[Study text Boundary: Start]
# Back Propagation in time for tf.nn.dynamic_rnn for sequential input (from batch)

I have a code like this:

lstm_cell = tf.contrib.rnn.BasicLSTMCell(256, state_is_tuple = True)
c_in = tf.placeholder(tf.float32, [1, lstm_cell.state_size.c], "c_in")
h_in = tf.placeholder(tf.float32, [1, lstm_cell.state_size.h], "h_in")
rnn_state_in = (c_in, h_in)
rnn_in = tf.expand_dims(previous_layer, [0])
sequence_length = #size of my batch
rnn_state_in = tf.contrib.rnn.LSTMStateTuple(c_in, h_in)
lstm_outputs, lstm_state = tf.nn.dynamic_rnn(lstm_cell,
rnn_in,
initial_state = rnn_state_in,
sequence_length = sequence_length,
time_major = False)
lstm_c, lstm_h = lstm_state
rnn_out = tf.reshape(lstm_outputs, [-1, 256])


Here, I use dynamic_rnn to simulate the time steps from the batch. While each forward pass, I can get lstm_c, lstm_h which I can store anywhere outside.

So, suppose I have done a forward pass for N items in a sequence in my network and have the final cell state and hidden state provided from the dynamic_rnn. Now, to perform back propagation, what should be my input to the LSTMs?
[Study text Boundary: End]
[Material supplied Boundary: Start]
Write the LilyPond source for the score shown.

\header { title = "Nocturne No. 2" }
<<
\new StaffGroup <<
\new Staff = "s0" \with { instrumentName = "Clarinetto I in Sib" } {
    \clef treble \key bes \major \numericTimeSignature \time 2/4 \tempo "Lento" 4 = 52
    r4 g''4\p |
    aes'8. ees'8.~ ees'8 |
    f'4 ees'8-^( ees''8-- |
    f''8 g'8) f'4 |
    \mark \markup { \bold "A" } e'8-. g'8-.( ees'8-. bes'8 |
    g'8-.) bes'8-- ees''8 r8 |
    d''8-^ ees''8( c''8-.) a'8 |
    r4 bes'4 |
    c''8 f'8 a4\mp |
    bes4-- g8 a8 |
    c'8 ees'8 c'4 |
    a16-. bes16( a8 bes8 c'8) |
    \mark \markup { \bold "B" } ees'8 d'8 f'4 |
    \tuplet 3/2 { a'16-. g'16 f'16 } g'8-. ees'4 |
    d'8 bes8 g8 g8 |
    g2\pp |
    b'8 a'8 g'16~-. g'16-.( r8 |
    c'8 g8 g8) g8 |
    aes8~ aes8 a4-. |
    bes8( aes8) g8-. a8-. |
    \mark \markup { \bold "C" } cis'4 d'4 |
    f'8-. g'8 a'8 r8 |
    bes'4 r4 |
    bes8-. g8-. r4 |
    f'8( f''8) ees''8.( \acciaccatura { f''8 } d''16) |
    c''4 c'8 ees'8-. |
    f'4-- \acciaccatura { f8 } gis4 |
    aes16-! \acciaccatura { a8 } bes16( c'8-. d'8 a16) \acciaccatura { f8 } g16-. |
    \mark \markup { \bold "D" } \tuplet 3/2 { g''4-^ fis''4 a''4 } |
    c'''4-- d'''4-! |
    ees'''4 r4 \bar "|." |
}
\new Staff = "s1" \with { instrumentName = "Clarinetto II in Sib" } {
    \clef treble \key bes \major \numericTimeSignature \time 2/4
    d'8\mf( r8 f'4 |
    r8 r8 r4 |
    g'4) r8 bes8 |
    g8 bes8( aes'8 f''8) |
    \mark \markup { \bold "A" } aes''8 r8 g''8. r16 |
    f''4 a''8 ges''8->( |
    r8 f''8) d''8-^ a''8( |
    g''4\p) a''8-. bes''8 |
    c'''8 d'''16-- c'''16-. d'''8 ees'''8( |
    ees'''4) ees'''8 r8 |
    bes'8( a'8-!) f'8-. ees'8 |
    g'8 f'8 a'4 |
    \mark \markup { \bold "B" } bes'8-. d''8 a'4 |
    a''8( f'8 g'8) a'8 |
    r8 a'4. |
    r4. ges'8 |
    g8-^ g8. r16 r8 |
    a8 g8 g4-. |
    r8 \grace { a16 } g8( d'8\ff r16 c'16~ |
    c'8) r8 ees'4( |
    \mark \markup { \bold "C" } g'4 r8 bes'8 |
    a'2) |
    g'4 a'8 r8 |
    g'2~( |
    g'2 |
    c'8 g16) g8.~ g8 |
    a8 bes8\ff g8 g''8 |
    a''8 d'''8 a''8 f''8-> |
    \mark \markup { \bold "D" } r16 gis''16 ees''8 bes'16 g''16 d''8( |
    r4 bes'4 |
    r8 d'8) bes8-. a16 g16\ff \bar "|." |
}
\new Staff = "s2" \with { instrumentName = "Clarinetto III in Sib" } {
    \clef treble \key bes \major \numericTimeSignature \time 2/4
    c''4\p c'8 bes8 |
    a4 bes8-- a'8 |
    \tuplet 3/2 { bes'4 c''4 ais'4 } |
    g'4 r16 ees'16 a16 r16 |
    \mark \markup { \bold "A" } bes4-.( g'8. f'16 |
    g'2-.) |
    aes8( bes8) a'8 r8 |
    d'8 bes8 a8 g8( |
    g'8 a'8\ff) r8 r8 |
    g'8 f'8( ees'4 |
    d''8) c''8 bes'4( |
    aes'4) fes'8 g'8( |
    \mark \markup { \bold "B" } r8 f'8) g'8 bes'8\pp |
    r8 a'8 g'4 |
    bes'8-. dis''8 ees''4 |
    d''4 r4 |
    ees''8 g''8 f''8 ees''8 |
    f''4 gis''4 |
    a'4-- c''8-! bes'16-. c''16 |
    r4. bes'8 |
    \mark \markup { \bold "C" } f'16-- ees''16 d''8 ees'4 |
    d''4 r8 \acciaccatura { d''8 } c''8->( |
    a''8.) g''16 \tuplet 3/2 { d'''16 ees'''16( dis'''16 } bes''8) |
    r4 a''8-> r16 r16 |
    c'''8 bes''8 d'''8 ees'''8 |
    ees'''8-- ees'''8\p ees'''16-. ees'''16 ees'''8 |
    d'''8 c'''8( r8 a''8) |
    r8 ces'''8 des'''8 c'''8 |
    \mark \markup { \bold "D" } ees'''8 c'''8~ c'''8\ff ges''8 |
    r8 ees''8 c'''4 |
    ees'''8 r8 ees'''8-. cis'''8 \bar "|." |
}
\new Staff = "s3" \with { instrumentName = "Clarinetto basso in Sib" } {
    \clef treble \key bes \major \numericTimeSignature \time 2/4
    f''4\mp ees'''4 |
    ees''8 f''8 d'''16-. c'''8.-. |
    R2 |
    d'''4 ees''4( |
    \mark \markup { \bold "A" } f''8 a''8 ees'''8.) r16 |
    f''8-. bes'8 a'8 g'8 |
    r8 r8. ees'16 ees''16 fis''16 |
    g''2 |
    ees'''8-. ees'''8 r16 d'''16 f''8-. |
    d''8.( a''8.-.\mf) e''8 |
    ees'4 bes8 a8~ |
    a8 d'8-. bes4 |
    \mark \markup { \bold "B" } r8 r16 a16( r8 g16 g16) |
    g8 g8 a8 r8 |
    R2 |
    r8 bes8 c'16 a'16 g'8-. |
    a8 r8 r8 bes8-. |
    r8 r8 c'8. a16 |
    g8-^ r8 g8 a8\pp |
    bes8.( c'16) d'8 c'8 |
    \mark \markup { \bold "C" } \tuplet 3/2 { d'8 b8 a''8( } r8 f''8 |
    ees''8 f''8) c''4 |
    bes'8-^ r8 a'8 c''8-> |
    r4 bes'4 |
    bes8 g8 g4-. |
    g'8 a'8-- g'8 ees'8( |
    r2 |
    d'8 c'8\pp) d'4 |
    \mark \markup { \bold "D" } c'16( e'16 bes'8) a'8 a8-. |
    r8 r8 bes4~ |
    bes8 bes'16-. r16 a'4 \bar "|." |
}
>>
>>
[Material supplied Boundary: End]
Explore the material -
1. Reproduce the LSTM back-propagation question from "# Back Propagation" to "state_is_tuple = True)".
2. Carry on the LSTM back-propagation question past the point where it stops.

Expected outputs -
1.
# Back Propagation in time for tf.nn.dynamic_rnn for sequential input (from batch)

I have a code like this:

lstm_cell = tf.contrib.rnn.BasicLSTMCell(256, state_is_tuple = True)

2.
By default, does backprop happen across time steps in dynamic_rnn?

(say, no. of time steps = batch_size=N)

So is it enough for me to provide the input as:

sess.run(_train_op, feed_dict = {_state: np.vstack(batch_states),
...
c_in: prev_rnn_state[0],
h_in: prev_rnn_state[1]
})


(where prev_rnn_state is a tuple of cell state, hidden state, which I got from the dynamic_rnn from forward propagation for the previous batch.)

Or do I have unroll the LSTM layer across time series explicitly and train it by providing a vector of the cell states and hidden gathered across the previous time series?